--- Data lines ---
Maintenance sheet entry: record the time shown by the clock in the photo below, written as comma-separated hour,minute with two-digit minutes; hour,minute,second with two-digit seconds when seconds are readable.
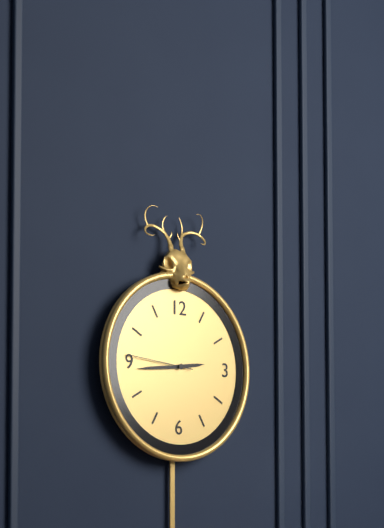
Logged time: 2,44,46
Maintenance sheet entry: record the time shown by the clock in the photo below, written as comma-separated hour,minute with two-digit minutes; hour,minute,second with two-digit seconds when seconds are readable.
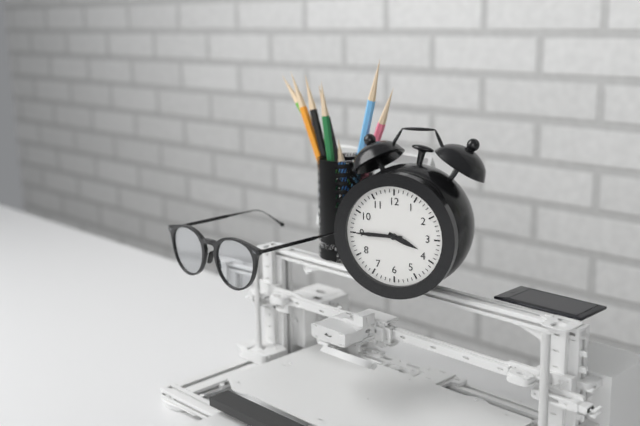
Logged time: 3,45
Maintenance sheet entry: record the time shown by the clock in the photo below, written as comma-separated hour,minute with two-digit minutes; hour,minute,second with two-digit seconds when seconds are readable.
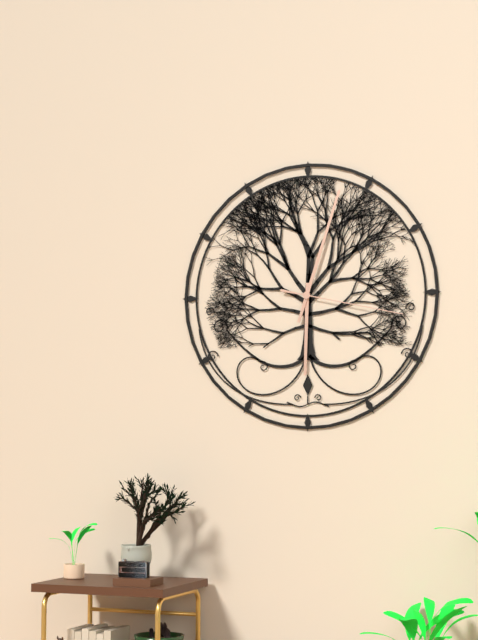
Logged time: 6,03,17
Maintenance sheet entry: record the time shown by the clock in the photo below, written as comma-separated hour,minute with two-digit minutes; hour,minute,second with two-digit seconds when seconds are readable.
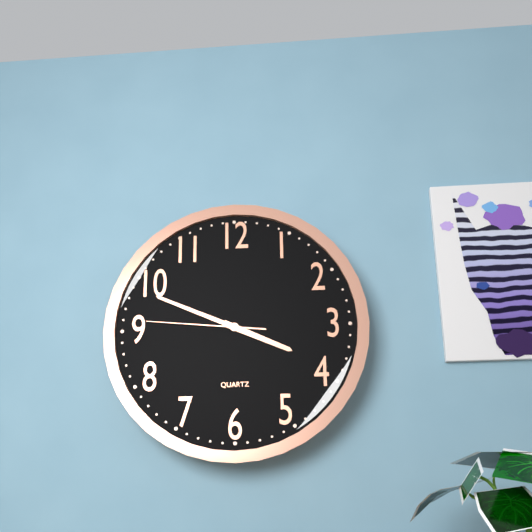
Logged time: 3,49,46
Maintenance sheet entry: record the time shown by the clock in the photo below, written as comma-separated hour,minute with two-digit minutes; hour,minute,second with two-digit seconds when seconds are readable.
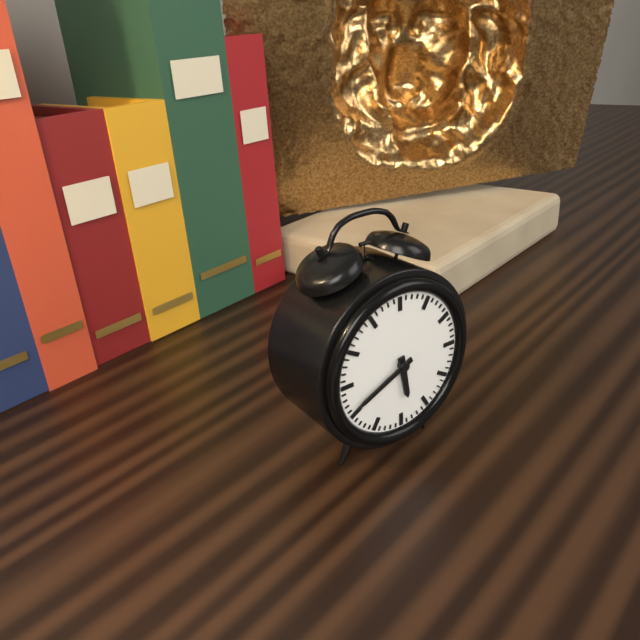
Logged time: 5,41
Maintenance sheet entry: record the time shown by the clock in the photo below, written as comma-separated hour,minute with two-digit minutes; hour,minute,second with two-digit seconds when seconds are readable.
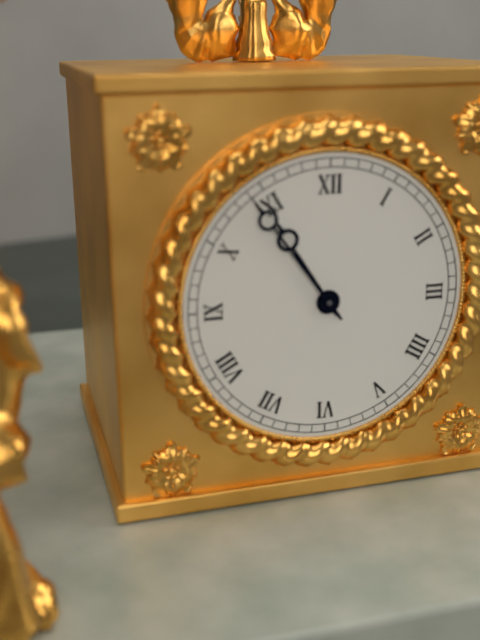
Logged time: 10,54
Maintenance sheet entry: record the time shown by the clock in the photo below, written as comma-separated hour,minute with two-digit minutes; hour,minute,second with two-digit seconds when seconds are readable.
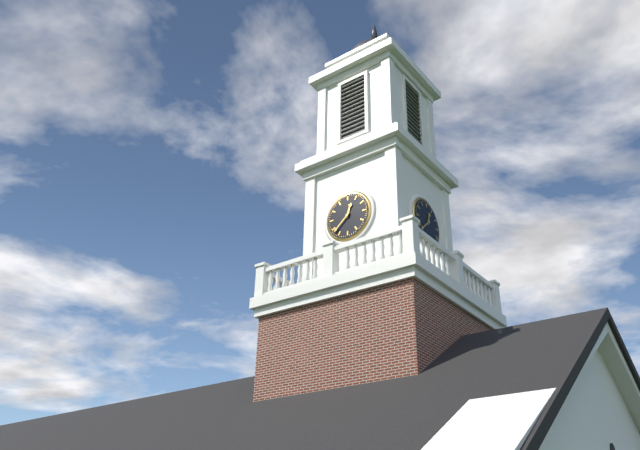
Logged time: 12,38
---
### Short problem
Reproduce verbatim the lines above, starting at the first line and continuing through the line containing "Logged time: 2,44,46", and omit the pictures.

### Expected answer
Maintenance sheet entry: record the time shown by the clock in the photo below, written as comma-separated hour,minute with two-digit minutes; hour,minute,second with two-digit seconds when seconds are readable.
Logged time: 2,44,46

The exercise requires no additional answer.